For sure. This isn't based on local progress of the algorithm (there
ain't no guaranteed progress for a short sequence of reduction steps),
but based on rather complex analysis of the number of steps needed for

That count is a proven "upper bound" of the numbver of iterations.  Does
the paper discuss how tight it is, i.e., is it close to a "lower bound"
of the required number of iterations.

> I think your measurements are a bit optimistic, though.  My measruments
> from slightly modified timing code suggest 4.5x slowdown, and more for
> really small operands.

Maybe, I tried to keep the timing really simple and portable.
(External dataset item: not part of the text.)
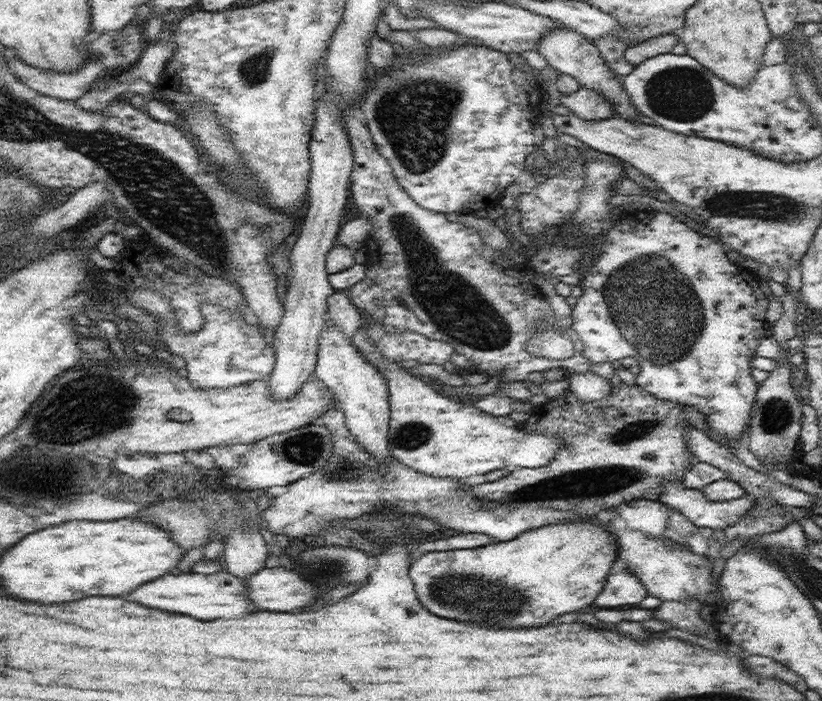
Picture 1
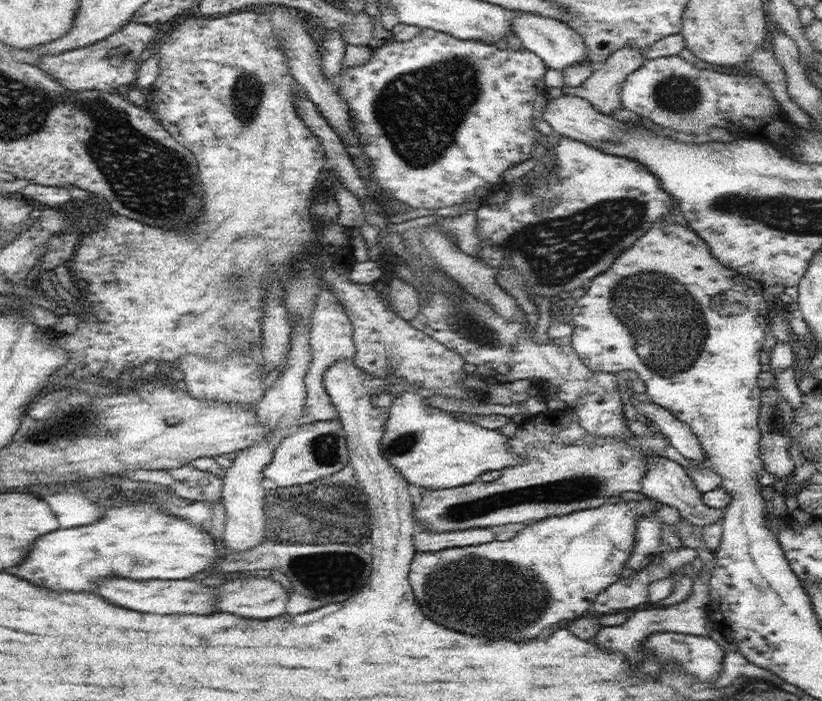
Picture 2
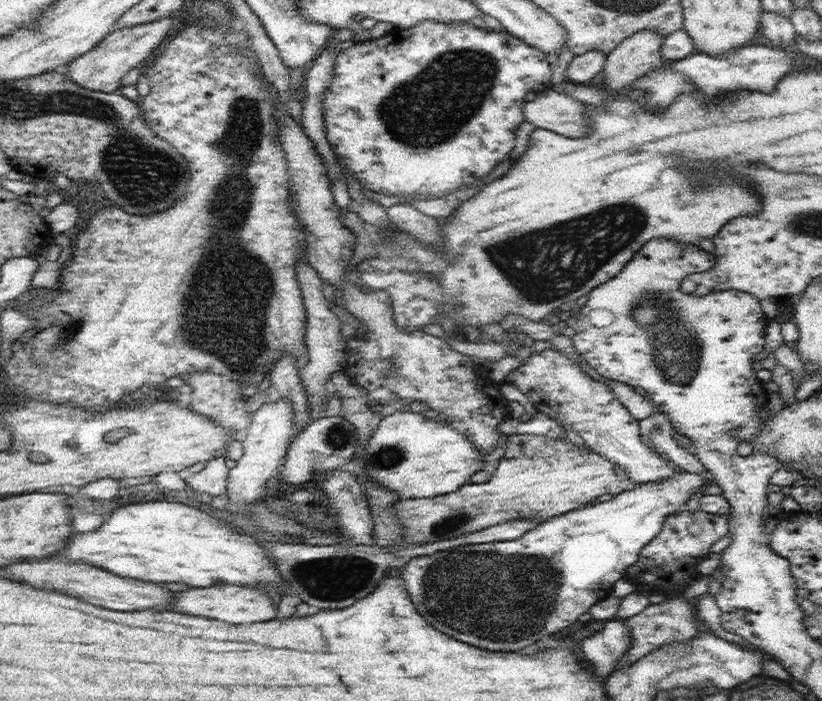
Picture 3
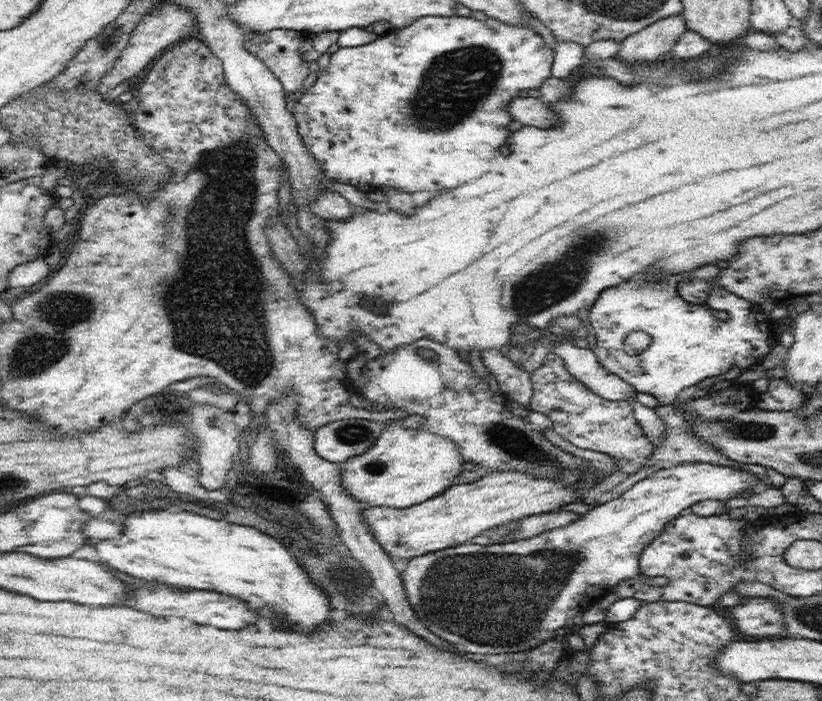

I simply up'ed the number of iterations (actually made them depend in
the operand size).

I've now implemented inverse too. See updated code below. When I run it,
I get

invert size 1, ref 0.293 (us), djb 1.145 (us)
invert size 2, ref 0.721 (us), djb 1.659 (us)
invert size 3, ref 0.994 (us), djb 2.375 (us)
[...]
invert size 17, ref 5.157 (us), djb 18.538 (us)
invert size 18, ref 5.207 (us), djb 19.064 (us)
invert size 19, ref 5.702 (us), djb 21.286 (us)

so a slowdown of 3--4 compared to mpz_invert. This timing excludes the
precomputation of a few needed per-modulo constants.

Very very nice!

People not famililiar with what we're trying to do here might be
unimpressed with these results.  "Look, I've written new code which is 4
times slower than what we have, HURRAY!"

Comparing to the existing side-channel-silent inversion code would
impress more, I think.

I think the inverse flavor is still rather neat, main loop is

for (delta = 1;count > STEPS;count -= STEPS)
{
delta = steps (&M, STEPS, delta, fp[0], gp[0]);
matrix_vector_mul (&M, STEPS, n+1, fp, gp, tp);
matrix_vector_mul_mod (&M, Bp, n+2, up, vp, tp);
}

I can make it even neater:

for (delta = 1;count > STEPS;count -= STEPS)
{
do_it_all (fp, gp, up, vp, n);
}

:-)

I'm thinking I'll try to implement and benchmark this for Nettle's ecc
functions first, before attempting to update GMP function. The reason is
that (i) I really want to do needed precomputations for all moduli of
interest for Nettle at compile time, which would complicate the GMP
interface if it is supported at all, and (ii) in some cases I want
inversion to operate on numbers in montgomery representation, and then
I'd like to fold any needed additional power of two into the precomputed
constant.

What percentage of Ec scalar mul is used for the final inversion?  Not
much, I suppose.  Does Nettle use exponentiation there today, or
mpn_sec_invert?

--
Torbjörn